Task goal ▸
Between the line containing "How many comparisons" and the line containing "Claim 7 (Lower" lies a run of lines; give that run again exactly, with both of those lines, and nothing else from the entries below.
Start of Exercise material
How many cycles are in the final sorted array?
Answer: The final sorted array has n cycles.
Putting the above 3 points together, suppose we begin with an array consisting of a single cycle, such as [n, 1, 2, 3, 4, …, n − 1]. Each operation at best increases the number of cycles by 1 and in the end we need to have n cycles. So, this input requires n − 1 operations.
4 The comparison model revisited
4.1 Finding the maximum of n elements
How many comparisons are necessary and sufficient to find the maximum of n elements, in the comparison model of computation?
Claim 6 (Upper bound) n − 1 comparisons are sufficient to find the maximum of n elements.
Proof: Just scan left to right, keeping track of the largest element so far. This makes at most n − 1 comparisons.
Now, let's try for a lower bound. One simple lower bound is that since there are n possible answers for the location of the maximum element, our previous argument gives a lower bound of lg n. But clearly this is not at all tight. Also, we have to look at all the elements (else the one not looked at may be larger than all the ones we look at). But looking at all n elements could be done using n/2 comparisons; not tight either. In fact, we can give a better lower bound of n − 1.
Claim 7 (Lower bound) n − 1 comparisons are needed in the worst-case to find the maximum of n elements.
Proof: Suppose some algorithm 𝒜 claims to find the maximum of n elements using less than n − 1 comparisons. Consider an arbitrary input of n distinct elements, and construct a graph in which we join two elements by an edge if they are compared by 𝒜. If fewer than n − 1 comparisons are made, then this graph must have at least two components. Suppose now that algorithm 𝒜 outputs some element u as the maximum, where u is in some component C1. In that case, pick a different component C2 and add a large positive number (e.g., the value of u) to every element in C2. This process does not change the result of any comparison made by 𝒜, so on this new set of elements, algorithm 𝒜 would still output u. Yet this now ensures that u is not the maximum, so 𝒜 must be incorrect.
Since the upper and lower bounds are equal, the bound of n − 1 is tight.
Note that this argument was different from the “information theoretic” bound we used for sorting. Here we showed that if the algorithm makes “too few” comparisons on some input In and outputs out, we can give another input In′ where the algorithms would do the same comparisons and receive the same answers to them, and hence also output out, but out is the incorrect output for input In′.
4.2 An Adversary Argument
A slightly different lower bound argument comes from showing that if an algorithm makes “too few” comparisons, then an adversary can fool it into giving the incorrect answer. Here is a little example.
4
End of Exercise material
Exercise result ▸
How many comparisons are necessary and sufficient to find the maximum of n elements, in the comparison model of computation?
Claim 6 (Upper bound) n − 1 comparisons are sufficient to find the maximum of n elements.
Proof: Just scan left to right, keeping track of the largest element so far. This makes at most n − 1 comparisons.
Now, let's try for a lower bound. One simple lower bound is that since there are n possible answers for the location of the maximum element, our previous argument gives a lower bound of lg n. But clearly this is not at all tight. Also, we have to look at all the elements (else the one not looked at may be larger than all the ones we look at). But looking at all n elements could be done using n/2 comparisons; not tight either. In fact, we can give a better lower bound of n − 1.
Claim 7 (Lower bound) n − 1 comparisons are needed in the worst-case to find the maximum of n elements.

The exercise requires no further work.